### Activity
Reproduce the records that follow exactly as they are written.

### Provided information

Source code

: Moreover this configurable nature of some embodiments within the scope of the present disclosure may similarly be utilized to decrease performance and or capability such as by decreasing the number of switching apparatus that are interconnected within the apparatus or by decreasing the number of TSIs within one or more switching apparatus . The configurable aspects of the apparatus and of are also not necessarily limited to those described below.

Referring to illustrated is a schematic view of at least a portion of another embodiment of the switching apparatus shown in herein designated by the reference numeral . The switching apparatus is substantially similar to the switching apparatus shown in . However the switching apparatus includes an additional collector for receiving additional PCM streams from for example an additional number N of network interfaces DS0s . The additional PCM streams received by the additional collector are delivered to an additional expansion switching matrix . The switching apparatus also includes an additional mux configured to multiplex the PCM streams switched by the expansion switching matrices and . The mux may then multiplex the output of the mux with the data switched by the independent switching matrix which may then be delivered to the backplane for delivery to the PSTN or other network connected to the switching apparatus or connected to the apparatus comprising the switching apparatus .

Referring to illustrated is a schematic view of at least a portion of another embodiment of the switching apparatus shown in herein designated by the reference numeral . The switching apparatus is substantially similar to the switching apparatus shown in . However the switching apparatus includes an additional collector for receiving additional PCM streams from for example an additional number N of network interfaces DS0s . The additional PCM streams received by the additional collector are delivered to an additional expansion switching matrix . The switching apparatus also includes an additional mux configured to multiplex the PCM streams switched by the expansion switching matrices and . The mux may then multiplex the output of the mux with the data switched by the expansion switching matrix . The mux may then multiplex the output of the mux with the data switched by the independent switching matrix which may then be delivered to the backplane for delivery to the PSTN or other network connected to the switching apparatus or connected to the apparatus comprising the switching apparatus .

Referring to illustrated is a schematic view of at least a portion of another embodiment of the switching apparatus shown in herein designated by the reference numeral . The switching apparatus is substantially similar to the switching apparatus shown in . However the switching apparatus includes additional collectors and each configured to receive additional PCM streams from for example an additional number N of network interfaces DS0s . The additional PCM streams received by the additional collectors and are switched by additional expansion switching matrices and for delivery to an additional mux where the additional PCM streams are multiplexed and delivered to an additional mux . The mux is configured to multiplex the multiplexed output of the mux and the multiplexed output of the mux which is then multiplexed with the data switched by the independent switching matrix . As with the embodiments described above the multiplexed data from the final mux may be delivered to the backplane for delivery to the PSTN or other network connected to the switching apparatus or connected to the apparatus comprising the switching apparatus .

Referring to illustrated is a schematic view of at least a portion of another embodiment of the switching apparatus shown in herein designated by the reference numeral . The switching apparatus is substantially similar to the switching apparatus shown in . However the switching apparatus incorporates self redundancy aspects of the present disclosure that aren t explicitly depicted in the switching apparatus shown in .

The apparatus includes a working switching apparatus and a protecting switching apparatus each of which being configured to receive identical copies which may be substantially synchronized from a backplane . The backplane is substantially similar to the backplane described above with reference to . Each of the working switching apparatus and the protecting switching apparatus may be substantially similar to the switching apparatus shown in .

### Exercise answer
Source code

: Moreover this configurable nature of some embodiments within the scope of the present disclosure may similarly be utilized to decrease performance and or capability such as by decreasing the number of switching apparatus that are interconnected within the apparatus or by decreasing the number of TSIs within one or more switching apparatus . The configurable aspects of the apparatus and of are also not necessarily limited to those described below.

Referring to illustrated is a schematic view of at least a portion of another embodiment of the switching apparatus shown in herein designated by the reference numeral . The switching apparatus is substantially similar to the switching apparatus shown in . However the switching apparatus includes an additional collector for receiving additional PCM streams from for example an additional number N of network interfaces DS0s . The additional PCM streams received by the additional collector are delivered to an additional expansion switching matrix . The switching apparatus also includes an additional mux configured to multiplex the PCM streams switched by the expansion switching matrices and . The mux may then multiplex the output of the mux with the data switched by the independent switching matrix which may then be delivered to the backplane for delivery to the PSTN or other network connected to the switching apparatus or connected to the apparatus comprising the switching apparatus .

Referring to illustrated is a schematic view of at least a portion of another embodiment of the switching apparatus shown in herein designated by the reference numeral . The switching apparatus is substantially similar to the switching apparatus shown in . However the switching apparatus includes an additional collector for receiving additional PCM streams from for example an additional number N of network interfaces DS0s . The additional PCM streams received by the additional collector are delivered to an additional expansion switching matrix . The switching apparatus also includes an additional mux configured to multiplex the PCM streams switched by the expansion switching matrices and . The mux may then multiplex the output of the mux with the data switched by the expansion switching matrix . The mux may then multiplex the output of the mux with the data switched by the independent switching matrix which may then be delivered to the backplane for delivery to the PSTN or other network connected to the switching apparatus or connected to the apparatus comprising the switching apparatus .

Referring to illustrated is a schematic view of at least a portion of another embodiment of the switching apparatus shown in herein designated by the reference numeral . The switching apparatus is substantially similar to the switching apparatus shown in . However the switching apparatus includes additional collectors and each configured to receive additional PCM streams from for example an additional number N of network interfaces DS0s . The additional PCM streams received by the additional collectors and are switched by additional expansion switching matrices and for delivery to an additional mux where the additional PCM streams are multiplexed and delivered to an additional mux . The mux is configured to multiplex the multiplexed output of the mux and the multiplexed output of the mux which is then multiplexed with the data switched by the independent switching matrix . As with the embodiments described above the multiplexed data from the final mux may be delivered to the backplane for delivery to the PSTN or other network connected to the switching apparatus or connected to the apparatus comprising the switching apparatus .

Referring to illustrated is a schematic view of at least a portion of another embodiment of the switching apparatus shown in herein designated by the reference numeral . The switching apparatus is substantially similar to the switching apparatus shown in . However the switching apparatus incorporates self redundancy aspects of the present disclosure that aren t explicitly depicted in the switching apparatus shown in .

The apparatus includes a working switching apparatus and a protecting switching apparatus each of which being configured to receive identical copies which may be substantially synchronized from a backplane . The backplane is substantially similar to the backplane described above with reference to . Each of the working switching apparatus and the protecting switching apparatus may be substantially similar to the switching apparatus shown in .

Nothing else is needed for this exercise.